1.    Transfer the cooled wort to a sanitized fermenter, aerate well, and pitch yeast.

2.   Aim for a fermentation temperature somewhere between 65°-75°F; adjust as needed to suit your chosen yeast strain.

3.   Two to three days after fermentation starts in earnest – CO2 through the airlock, krausen on the beer – add the honey. Soak the container in a pan of warm water to make sure the honey is liquified and easily pourable, then remove the lid or stopper from the fermenter and pour in the honey. Re-seal and swirl gently to mix. Expect renewed fermentation – it may be slower than before.

4.    Depending on the yeast strain and termperature, primary fermentation should be complete in about 14 days. Use a hydrometer, monitor the gravity, and don’t rush it. We’d like to get Final Gravity as close to 1.012 or so as possible.

5.    Rack to a secondary fermenter for a couple weeks of conditioning and clarification, then package. Skip a long secondary and use the carboy space for something else. The monks bottle-age it, and so can we.

6.    Bottle-conditioning is the traditional method for Tripel, and it definitely looks handsome – no shame in putting this in a corny keg, though. If we’re careful about avoiding oxygen pickup and store it cool and out of the light, this beer will keep for years.

Until next time: drink it like you brewed it. Cheers!

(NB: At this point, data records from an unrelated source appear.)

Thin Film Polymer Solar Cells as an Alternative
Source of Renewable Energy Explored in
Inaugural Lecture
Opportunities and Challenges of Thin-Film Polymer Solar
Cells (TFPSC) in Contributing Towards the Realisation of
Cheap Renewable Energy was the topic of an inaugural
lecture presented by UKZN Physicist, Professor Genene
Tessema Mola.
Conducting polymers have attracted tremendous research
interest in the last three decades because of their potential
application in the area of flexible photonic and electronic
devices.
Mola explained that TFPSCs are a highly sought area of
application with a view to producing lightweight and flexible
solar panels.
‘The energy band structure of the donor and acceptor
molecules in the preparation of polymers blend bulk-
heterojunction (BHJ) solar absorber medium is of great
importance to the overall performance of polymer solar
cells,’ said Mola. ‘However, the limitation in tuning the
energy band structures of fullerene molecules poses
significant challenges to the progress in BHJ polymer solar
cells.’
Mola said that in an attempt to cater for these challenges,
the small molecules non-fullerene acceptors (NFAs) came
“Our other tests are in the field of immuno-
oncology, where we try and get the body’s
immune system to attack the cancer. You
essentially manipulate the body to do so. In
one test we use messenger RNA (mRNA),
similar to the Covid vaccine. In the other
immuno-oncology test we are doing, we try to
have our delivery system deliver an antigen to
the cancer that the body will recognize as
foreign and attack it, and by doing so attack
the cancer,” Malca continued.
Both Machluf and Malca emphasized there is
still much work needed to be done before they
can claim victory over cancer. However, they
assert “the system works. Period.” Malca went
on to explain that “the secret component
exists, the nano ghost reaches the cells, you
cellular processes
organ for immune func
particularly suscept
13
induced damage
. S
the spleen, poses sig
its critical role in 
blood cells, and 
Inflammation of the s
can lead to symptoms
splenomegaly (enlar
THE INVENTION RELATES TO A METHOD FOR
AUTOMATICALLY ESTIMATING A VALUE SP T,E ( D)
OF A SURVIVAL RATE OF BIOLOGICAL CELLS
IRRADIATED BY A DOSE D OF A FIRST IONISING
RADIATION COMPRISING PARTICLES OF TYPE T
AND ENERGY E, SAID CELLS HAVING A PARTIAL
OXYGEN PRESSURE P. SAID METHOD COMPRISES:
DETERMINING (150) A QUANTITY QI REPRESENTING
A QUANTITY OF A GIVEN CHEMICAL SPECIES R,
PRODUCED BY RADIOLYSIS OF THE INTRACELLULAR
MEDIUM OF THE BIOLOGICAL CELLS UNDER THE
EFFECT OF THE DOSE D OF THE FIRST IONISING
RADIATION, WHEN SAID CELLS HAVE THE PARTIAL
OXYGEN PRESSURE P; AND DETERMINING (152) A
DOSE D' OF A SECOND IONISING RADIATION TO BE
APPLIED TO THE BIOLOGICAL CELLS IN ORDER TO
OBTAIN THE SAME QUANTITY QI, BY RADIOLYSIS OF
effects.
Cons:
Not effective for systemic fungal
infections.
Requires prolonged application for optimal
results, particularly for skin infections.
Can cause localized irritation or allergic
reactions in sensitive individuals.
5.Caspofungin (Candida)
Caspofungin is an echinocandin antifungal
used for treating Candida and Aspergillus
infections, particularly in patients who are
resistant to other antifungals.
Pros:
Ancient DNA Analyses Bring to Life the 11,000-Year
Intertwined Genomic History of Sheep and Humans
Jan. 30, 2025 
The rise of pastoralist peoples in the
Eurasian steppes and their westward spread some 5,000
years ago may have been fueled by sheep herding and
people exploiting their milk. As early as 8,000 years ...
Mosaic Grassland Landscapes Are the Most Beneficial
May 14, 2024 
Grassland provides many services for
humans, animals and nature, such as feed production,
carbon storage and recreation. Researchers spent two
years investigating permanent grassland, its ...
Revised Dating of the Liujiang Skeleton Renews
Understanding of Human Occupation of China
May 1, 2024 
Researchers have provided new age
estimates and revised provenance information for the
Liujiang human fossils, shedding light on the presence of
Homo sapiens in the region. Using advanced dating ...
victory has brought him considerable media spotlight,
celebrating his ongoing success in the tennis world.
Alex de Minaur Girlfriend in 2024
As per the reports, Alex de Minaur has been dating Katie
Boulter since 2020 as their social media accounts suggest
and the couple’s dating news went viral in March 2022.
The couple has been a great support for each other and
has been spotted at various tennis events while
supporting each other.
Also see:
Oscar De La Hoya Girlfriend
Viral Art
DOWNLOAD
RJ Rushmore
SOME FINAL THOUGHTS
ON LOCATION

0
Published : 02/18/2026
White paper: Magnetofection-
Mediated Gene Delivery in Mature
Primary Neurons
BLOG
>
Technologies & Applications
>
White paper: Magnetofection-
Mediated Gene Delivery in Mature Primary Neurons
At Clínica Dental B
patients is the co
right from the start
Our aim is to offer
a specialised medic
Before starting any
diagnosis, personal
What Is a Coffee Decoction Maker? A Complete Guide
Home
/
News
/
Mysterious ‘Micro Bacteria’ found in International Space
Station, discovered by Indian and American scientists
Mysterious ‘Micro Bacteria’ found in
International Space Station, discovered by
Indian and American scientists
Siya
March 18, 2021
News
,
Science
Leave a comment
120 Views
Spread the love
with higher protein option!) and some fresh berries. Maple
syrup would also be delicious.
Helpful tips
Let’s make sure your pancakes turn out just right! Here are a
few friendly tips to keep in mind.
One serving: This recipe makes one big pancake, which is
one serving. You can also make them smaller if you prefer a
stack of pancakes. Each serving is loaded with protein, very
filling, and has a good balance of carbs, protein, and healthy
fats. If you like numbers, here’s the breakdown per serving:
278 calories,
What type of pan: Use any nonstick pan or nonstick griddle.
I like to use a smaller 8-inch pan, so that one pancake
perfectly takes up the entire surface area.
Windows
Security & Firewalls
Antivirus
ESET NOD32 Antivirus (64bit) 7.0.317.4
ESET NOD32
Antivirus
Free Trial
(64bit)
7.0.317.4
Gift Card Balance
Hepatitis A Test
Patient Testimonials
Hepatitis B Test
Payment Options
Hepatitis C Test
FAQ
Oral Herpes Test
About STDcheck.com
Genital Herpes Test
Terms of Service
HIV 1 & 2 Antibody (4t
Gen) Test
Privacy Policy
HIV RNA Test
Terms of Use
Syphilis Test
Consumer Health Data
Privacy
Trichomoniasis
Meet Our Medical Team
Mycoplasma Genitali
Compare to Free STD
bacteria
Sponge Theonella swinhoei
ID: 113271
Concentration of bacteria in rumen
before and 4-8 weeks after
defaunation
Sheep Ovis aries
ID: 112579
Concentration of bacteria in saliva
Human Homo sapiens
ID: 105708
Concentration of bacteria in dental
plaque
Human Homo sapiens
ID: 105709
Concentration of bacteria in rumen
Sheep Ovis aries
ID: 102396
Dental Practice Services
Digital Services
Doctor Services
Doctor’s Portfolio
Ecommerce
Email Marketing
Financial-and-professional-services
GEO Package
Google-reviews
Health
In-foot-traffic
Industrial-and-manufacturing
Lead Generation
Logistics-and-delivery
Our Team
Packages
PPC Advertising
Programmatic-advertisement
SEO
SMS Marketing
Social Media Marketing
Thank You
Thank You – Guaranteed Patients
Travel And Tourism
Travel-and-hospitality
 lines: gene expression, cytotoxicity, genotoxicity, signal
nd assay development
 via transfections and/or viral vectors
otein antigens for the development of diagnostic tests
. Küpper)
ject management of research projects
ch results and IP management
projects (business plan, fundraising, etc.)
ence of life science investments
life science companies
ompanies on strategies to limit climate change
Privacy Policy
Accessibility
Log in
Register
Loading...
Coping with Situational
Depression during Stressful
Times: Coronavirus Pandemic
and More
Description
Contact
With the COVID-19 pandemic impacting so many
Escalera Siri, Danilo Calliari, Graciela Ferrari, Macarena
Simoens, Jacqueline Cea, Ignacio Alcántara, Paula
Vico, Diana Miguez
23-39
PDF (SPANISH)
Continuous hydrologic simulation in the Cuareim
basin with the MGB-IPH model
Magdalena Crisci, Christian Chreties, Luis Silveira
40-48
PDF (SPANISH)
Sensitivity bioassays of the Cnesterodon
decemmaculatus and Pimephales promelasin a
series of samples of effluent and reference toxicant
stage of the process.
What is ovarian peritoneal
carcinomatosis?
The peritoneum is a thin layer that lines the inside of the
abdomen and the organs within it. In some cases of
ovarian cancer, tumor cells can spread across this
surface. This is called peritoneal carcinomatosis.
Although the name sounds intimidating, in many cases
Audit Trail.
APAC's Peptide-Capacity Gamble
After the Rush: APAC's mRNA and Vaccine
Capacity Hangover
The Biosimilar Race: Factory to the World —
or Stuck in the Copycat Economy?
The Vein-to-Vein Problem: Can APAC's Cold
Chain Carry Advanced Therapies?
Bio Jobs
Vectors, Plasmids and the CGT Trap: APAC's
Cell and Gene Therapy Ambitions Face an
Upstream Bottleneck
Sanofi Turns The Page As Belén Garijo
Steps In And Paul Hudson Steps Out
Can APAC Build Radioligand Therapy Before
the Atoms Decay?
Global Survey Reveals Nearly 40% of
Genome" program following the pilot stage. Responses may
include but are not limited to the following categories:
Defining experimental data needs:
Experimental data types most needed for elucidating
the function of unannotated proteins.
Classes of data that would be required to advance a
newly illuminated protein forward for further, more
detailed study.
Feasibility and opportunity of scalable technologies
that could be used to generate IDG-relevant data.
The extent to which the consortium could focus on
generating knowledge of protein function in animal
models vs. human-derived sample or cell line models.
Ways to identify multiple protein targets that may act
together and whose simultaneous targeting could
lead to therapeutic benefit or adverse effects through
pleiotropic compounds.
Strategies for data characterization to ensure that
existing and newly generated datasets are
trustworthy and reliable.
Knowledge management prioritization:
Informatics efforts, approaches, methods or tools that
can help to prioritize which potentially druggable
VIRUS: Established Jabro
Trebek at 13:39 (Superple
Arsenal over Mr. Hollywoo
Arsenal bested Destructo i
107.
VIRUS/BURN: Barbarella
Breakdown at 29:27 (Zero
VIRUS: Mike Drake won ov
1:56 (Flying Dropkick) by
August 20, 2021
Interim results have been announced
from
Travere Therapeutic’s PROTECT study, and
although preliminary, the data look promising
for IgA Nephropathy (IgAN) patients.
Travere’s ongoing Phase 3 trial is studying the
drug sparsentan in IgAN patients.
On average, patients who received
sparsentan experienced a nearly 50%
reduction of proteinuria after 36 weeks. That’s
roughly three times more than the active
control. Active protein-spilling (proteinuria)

Like this recipe? You can find it and 63 other witty and detailed homebrew recipes in Michael Dawson’s book, “Mashmaker: A Citizen-Brewer’s Guide to Making Great Beer at Home.” In each recipe, Dawson includes suggestions on how to modify and customize each beer, along with all-new essays on Malt, Hops, Yeast, and Water, giving readers critical insight into the building blocks of every successful brew. On sale now for $24.95 at mashmakerbook.com.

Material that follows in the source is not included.